The decision to include Hong Kong in the announcement raised disturbing questions about the city’s autonomy, as it is meant to control its own media accreditation under the “one country, two systems” agreement between the UK and China that succeeded the handover from colonial rule.
“This is obviously an escalation in the tit-for-tat between Washington and Beijing. But the scale and scope of it is surprising, disproportionate and unprecedented,” said Yuen Chan, senior lecturer in journalism at City University London. “It’s particularly unusual and disturbing that Hong Kong and Macau are included in the restrictions. In the past, American correspondents who’ve been kicked out or experienced visa delays have worked in their organization’s bureaus in Hong Kong – this won’t now be possible.”
The three papers whose staff are being expelled – and two other US outlets, Time and Voice of America – will be required to “declare in written form information about their staff, finance, operation and real estate in China.”

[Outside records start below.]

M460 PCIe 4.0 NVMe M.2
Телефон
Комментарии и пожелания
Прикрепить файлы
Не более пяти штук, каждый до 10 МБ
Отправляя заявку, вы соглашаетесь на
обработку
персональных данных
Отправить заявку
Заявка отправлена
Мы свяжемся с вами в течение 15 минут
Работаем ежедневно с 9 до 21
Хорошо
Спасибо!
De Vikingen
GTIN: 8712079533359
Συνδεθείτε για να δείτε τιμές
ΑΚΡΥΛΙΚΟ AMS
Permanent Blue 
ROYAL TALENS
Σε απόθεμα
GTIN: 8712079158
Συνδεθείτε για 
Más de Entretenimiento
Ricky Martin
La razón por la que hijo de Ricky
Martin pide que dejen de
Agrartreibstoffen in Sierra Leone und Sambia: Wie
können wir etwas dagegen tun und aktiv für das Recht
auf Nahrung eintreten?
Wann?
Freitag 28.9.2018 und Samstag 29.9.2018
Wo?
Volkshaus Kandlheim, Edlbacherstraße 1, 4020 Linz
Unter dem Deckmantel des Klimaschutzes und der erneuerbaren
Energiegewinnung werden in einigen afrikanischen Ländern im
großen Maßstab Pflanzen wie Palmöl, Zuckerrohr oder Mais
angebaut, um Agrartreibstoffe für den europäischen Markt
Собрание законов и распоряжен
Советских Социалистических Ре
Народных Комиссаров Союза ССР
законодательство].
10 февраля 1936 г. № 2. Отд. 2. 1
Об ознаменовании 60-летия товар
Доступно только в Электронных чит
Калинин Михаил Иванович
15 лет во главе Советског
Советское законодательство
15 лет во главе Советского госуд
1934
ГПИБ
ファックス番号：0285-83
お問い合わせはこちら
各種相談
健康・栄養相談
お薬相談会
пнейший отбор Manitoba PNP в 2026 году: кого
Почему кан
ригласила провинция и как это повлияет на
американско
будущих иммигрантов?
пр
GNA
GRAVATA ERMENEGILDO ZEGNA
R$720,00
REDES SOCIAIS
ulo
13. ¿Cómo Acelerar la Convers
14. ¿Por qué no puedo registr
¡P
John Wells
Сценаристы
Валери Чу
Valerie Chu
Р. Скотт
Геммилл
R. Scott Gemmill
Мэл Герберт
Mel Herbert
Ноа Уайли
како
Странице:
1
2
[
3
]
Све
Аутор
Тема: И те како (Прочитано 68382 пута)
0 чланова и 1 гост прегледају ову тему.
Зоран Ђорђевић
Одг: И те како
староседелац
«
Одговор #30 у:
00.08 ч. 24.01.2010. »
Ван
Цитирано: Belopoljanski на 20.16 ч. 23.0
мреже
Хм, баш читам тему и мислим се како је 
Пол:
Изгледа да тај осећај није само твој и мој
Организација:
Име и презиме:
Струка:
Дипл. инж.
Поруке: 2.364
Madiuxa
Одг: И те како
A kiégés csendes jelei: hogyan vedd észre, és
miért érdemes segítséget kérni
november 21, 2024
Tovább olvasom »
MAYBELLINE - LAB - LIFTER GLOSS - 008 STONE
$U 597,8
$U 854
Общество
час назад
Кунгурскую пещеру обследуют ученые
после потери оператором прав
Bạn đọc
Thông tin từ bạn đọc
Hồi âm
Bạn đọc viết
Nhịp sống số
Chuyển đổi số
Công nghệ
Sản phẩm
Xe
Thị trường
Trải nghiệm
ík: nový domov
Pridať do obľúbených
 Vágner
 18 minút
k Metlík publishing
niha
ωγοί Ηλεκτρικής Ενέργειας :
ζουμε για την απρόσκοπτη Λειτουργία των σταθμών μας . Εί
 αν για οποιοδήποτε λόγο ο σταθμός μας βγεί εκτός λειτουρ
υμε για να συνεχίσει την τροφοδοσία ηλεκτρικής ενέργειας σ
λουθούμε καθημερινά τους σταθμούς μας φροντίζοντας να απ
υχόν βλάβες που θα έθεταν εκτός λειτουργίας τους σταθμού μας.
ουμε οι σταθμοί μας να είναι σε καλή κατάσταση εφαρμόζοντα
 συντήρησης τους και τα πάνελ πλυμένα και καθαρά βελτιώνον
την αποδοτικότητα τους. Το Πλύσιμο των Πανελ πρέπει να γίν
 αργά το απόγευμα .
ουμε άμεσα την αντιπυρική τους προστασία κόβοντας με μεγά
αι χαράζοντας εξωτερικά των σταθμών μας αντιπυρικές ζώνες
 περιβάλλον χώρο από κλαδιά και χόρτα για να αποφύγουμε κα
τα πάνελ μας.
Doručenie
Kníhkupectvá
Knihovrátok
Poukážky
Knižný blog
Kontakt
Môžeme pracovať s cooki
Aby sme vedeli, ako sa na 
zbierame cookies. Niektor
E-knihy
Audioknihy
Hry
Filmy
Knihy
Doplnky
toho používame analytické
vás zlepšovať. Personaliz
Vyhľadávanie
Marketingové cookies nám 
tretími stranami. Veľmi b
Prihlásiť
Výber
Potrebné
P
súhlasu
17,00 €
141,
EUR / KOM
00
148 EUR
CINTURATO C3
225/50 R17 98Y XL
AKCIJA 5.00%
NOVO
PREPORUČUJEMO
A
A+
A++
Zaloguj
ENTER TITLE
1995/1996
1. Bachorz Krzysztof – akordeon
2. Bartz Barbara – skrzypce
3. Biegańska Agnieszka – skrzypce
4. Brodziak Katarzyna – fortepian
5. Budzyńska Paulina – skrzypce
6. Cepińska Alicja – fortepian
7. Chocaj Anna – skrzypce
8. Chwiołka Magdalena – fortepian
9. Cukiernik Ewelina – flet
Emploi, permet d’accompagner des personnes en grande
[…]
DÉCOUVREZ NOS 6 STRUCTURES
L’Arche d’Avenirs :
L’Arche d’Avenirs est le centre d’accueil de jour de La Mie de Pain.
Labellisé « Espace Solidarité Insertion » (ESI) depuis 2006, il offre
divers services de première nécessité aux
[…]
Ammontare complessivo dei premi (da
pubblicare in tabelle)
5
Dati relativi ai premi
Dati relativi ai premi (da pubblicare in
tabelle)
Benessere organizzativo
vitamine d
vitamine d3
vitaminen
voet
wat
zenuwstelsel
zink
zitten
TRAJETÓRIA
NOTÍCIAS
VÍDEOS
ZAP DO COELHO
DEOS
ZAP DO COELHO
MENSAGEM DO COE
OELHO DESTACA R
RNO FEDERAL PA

On April 2, dozens of journalism professors and working journalists signed an open letter to Fox News heads Rupert and Lachlan Murdoch, bashing the network’s coverage of the coronavirus pandemic as a “danger to public health.”
“Viewers of Fox News, including the president of the United States, have been regularly subjected to misinformation relayed by the network—false statements downplaying the prevalence of COVID-19 and its harms; misleading recommendations of activities that people should undertake to protect themselves and others, including casual recommendations of untested drugs; false assessments of the value of measures urged upon the public by their elected political leadership and public health authorities,” the letter reads.
In the letter, the group cites multiple surveys, including a recent Pew Research poll in which 79 percent of Fox News viewers reported that they believed that the media had overstated the potency of the virus. It also cited that the average age for Fox News viewers is 65. Senior citizens are one of the two most at-risk demographics to experience fatal complications from the virus, the other being people with underlying health conditions.
“Inexcusably, Fox News has violated elementary canons of journalism. In so doing, it has contributed to the spread of a grave pandemic,” the end of the letter reads. “Urgently, therefore, in the name of both good journalism and public health, we call upon you to help protect the lives of all Americans—including your elderly viewers—by ensuring that the information you deliver is based on scientific facts.”